## Supplied information
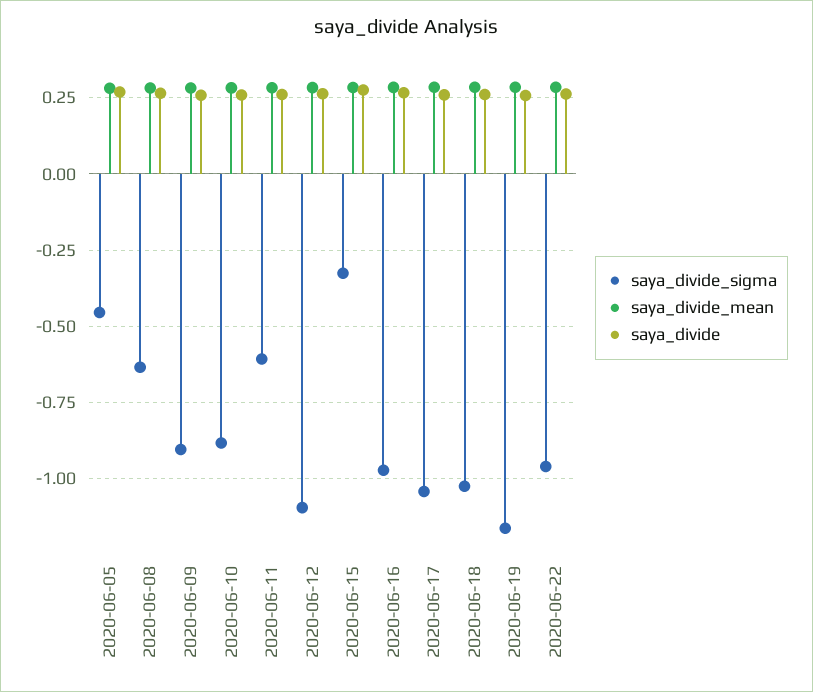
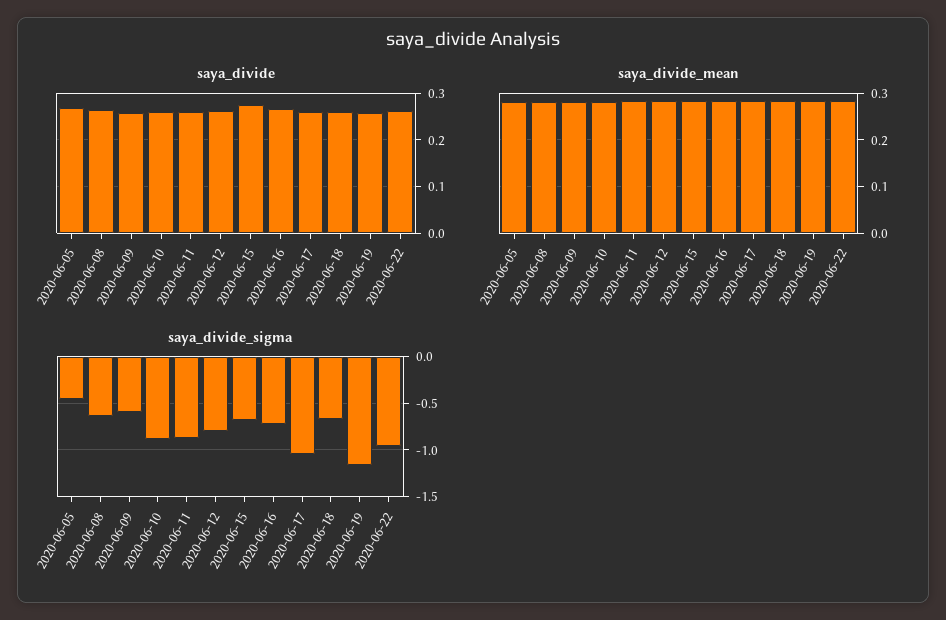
  {
    "saya_divide_sigma": {
      "2020-06-05": -0.45,
      "2020-06-08": -0.625,
-     "2020-06-09": -0.9,
+     "2020-06-09": -0.6,
      "2020-06-10": -0.875,
-     "2020-06-11": -0.6,
+     "2020-06-11": -0.9,
-     "2020-06-12": -1.1,
+     "2020-06-12": -0.8,
-     "2020-06-15": -0.325,
+     "2020-06-15": -0.7,
-     "2020-06-16": -0.975,
+     "2020-06-16": -0.7,
      "2020-06-17": -1.05,
-     "2020-06-18": -1.025,
+     "2020-06-18": -0.7,
      "2020-06-19": -1.175,
      "2020-06-22": -0.95
    },
    "saya_divide_mean": {
      "2020-06-05": 0.28,
      "2020-06-08": 0.28,
      "2020-06-09": 0.28,
      "2020-06-10": 0.28,
      "2020-06-11": 0.28,
      "2020-06-12": 0.28,
      "2020-06-15": 0.28,
      "2020-06-16": 0.28,
      "2020-06-17": 0.28,
      "2020-06-18": 0.28,
      "2020-06-19": 0.28,
      "2020-06-22": 0.28
    },
    "saya_divide": {
      "2020-06-05": 0.26,
      "2020-06-08": 0.26,
      "2020-06-09": 0.26,
      "2020-06-10": 0.26,
      "2020-06-11": 0.26,
      "2020-06-12": 0.26,
      "2020-06-15": 0.28,
      "2020-06-16": 0.26,
      "2020-06-17": 0.26,
      "2020-06-18": 0.26,
      "2020-06-19": 0.26,
      "2020-06-22": 0.26
    }
  }

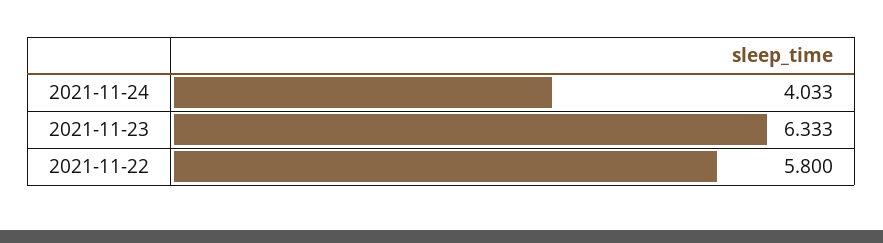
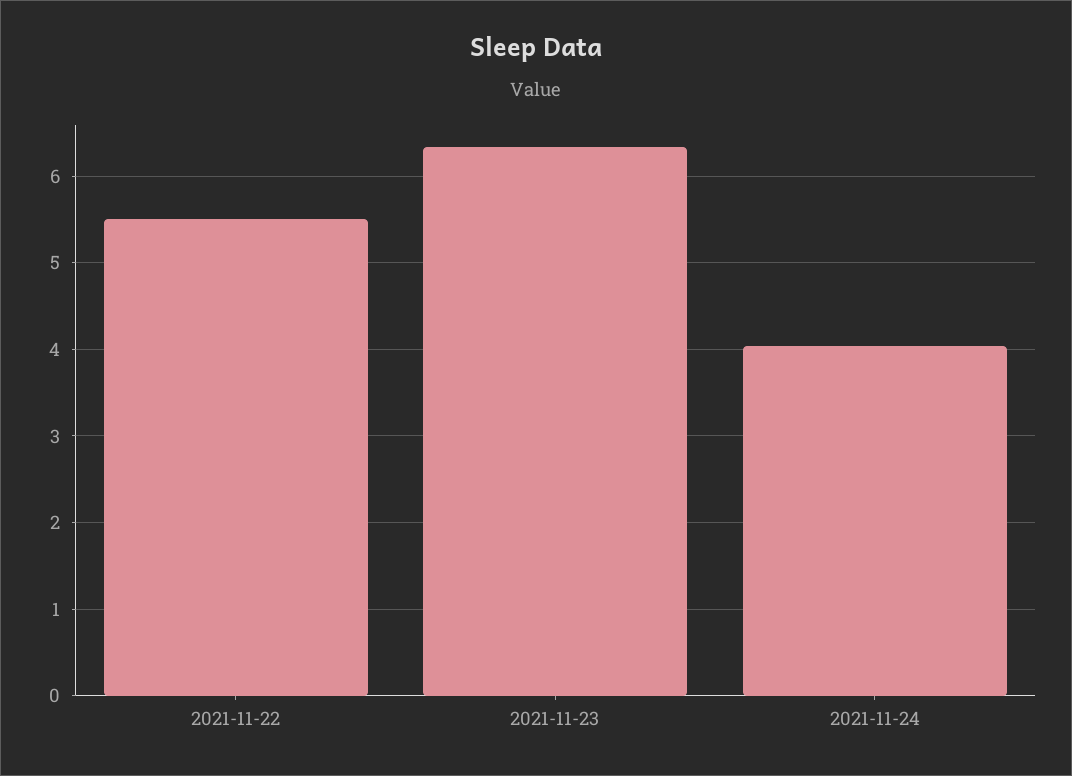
  {
    "2021-11-24": 4.033,
    "2021-11-23": 6.333,
-   "2021-11-22": 5.8
+   "2021-11-22": 5.5
  }

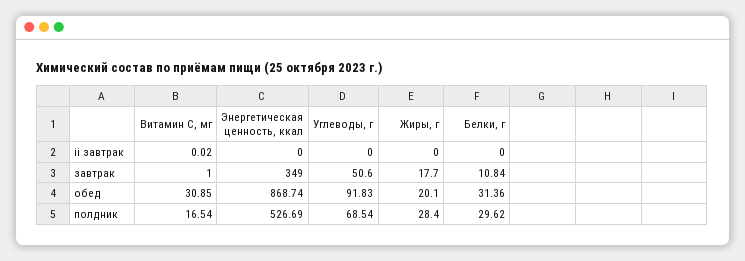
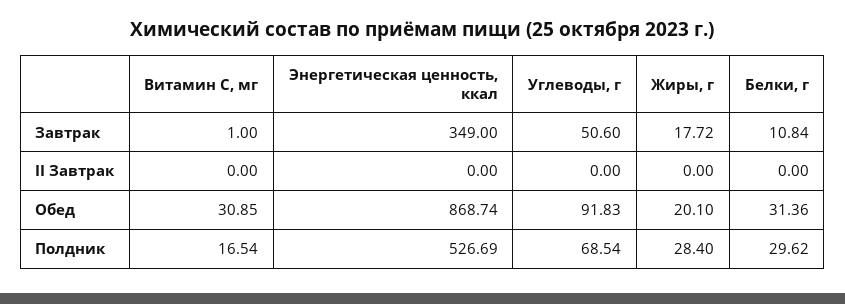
  {
    "Витамин С, мг": {
-     "ii завтрак": 0.02,
+     "ii завтрак": 0,
      "завтрак": 1,
      "обед": 30.85,
      "полдник": 16.54
    },
    "Энергетическая ценность, ккал": {
      "ii завтрак": 0,
      "завтрак": 349,
      "обед": 868.74,
      "полдник": 526.69
    },
    "Углеводы, г": {
      "ii завтрак": 0,
      "завтрак": 50.6,
      "обед": 91.83,
      "полдник": 68.54
    },
    "Жиры, г": {
      "ii завтрак": 0,
-     "завтрак": 17.7,
+     "завтрак": 17.72,
      "обед": 20.1,
      "полдник": 28.4
    },
    "Белки, г": {
      "ii завтрак": 0,
      "завтрак": 10.84,
      "обед": 31.36,
      "полдник": 29.62
    }
  }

## Work instructions
If a line in the material above holds "полдник", copy it.

## Output below
      "полдник": 16.54
      "полдник": 526.69
      "полдник": 68.54
      "полдник": 28.4
      "полдник": 29.62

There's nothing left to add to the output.